* [Work instructions] Render every line of the rows below as a JSON array of strings, one string per line, skipping blank lines and excluding the pictures.

* [The records]
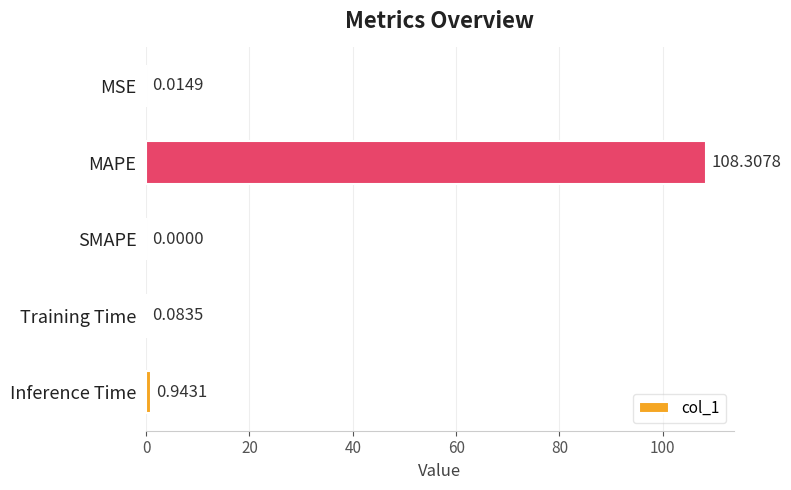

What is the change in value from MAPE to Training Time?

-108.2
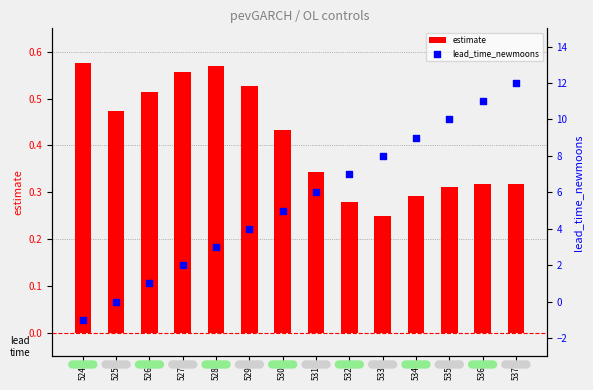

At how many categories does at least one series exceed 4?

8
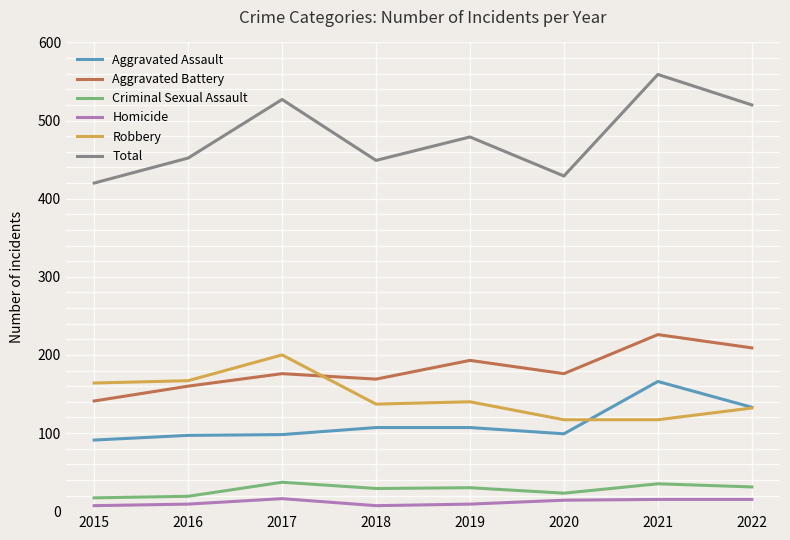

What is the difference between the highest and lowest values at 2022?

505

* [Response to this task]
[
  "What is the change in value from MAPE to Training Time?",
  "-108.2",
  "At how many categories does at least one series exceed 4?",
  "8",
  "What is the difference between the highest and lowest values at 2022?",
  "505"
]